About this exercise: Show every line in the records below that contains the word "Reforma".

Input data:
# # # #
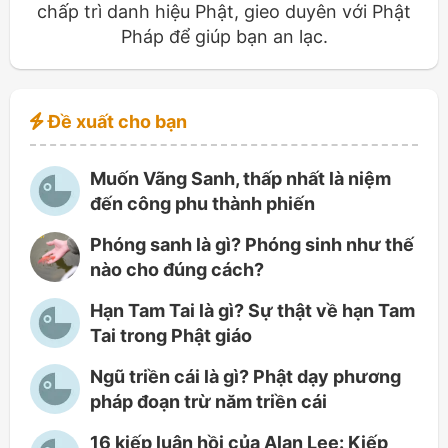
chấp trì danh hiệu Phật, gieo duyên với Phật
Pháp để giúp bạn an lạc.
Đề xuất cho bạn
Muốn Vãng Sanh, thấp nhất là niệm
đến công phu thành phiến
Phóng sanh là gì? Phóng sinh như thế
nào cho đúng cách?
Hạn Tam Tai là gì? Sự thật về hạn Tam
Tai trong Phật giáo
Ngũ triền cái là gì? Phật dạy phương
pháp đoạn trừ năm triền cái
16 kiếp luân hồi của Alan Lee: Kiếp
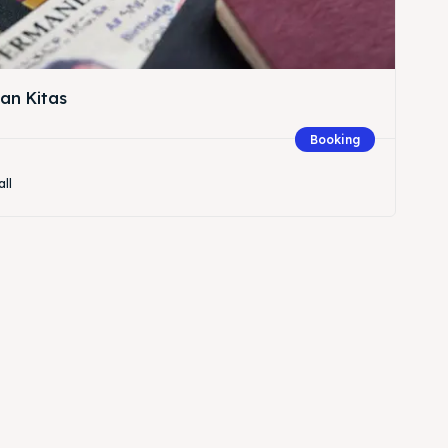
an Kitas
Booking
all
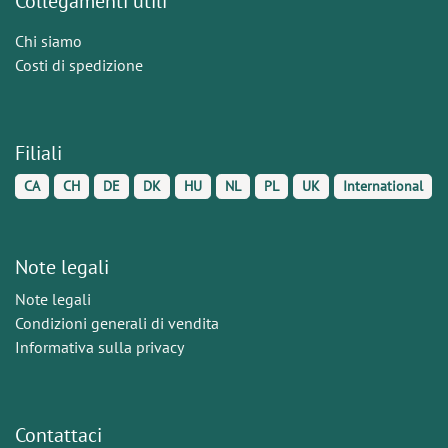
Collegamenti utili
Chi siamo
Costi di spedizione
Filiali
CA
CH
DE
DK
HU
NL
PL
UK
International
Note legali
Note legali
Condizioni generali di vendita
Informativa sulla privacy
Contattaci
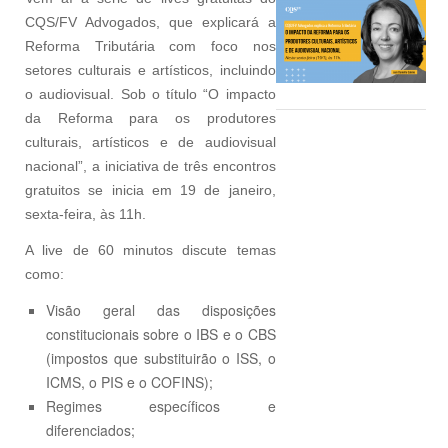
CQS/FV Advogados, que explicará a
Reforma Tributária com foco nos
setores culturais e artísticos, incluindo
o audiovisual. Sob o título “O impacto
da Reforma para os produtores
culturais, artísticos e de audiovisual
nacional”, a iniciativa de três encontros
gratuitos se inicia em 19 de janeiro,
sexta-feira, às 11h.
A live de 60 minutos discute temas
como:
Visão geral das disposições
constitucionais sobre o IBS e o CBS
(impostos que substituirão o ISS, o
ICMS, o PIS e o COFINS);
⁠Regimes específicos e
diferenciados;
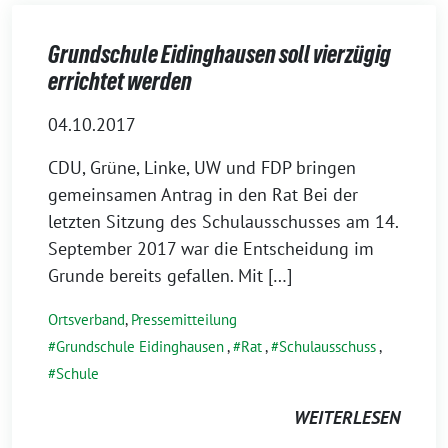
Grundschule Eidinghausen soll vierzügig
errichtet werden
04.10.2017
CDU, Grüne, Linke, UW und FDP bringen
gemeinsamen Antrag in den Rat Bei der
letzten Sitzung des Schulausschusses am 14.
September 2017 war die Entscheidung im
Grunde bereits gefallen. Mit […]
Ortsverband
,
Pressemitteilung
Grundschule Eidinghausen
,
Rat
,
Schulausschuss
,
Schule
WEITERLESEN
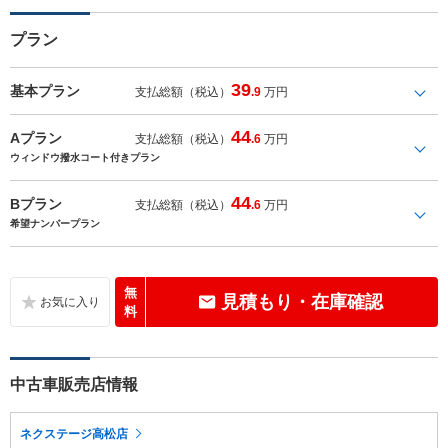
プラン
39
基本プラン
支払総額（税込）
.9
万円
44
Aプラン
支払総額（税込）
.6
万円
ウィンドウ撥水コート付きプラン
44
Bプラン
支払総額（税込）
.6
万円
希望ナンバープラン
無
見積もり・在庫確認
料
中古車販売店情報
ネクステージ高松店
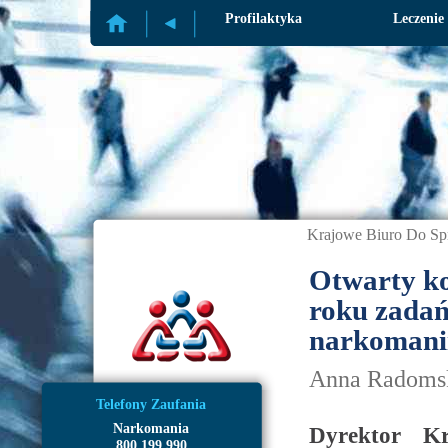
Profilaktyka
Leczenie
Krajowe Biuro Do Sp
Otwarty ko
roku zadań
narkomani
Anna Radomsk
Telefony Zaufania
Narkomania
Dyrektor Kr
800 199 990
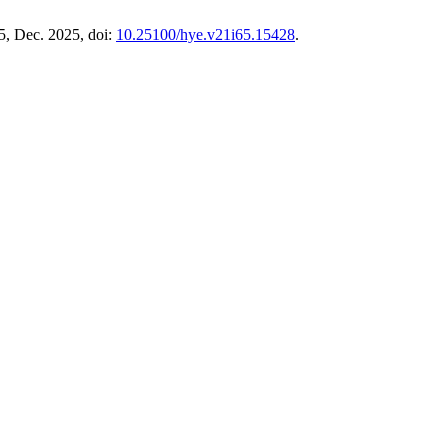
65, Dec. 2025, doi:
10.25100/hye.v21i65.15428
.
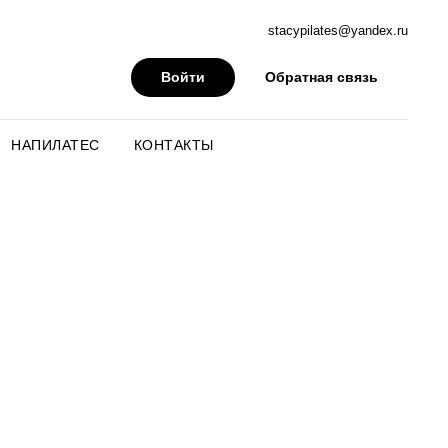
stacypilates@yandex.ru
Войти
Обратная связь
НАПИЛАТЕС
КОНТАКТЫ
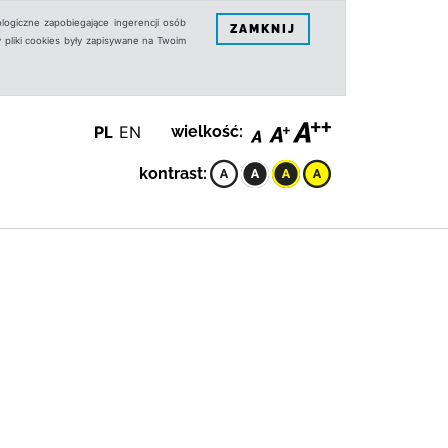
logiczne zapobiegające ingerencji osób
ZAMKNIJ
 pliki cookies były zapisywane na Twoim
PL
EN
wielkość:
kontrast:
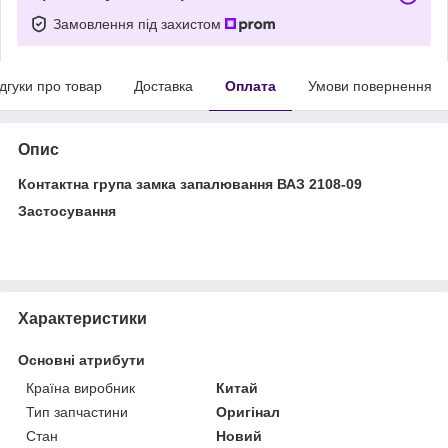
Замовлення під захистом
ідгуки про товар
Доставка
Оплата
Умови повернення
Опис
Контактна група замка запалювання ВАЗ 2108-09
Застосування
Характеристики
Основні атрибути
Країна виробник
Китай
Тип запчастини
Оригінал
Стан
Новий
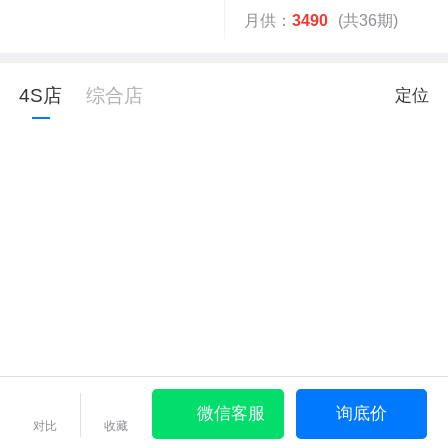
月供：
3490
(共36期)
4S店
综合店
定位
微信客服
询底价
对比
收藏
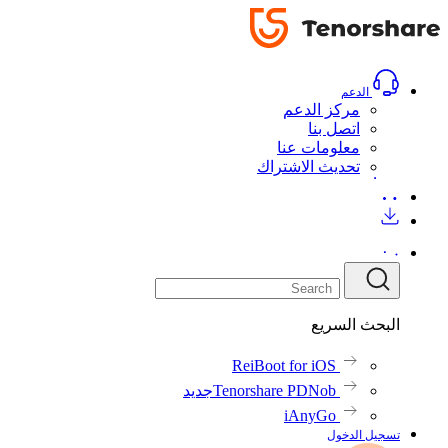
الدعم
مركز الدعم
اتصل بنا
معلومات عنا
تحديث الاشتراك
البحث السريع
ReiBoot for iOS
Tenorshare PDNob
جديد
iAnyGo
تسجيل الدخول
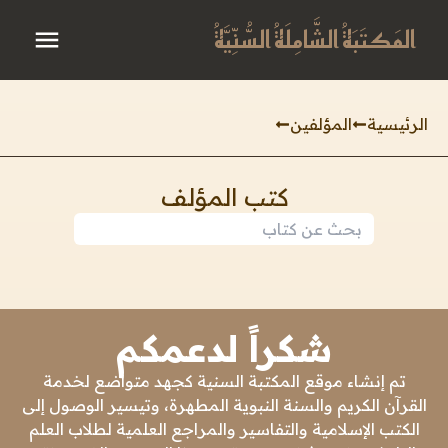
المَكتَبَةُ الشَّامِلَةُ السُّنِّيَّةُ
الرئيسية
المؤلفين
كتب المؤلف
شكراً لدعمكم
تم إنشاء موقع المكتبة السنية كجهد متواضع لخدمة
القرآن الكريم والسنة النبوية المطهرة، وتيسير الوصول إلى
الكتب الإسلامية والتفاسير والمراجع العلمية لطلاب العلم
# # # #
Solution to the exercise:
Reforma Tributária com foco nos
da Reforma para os produtores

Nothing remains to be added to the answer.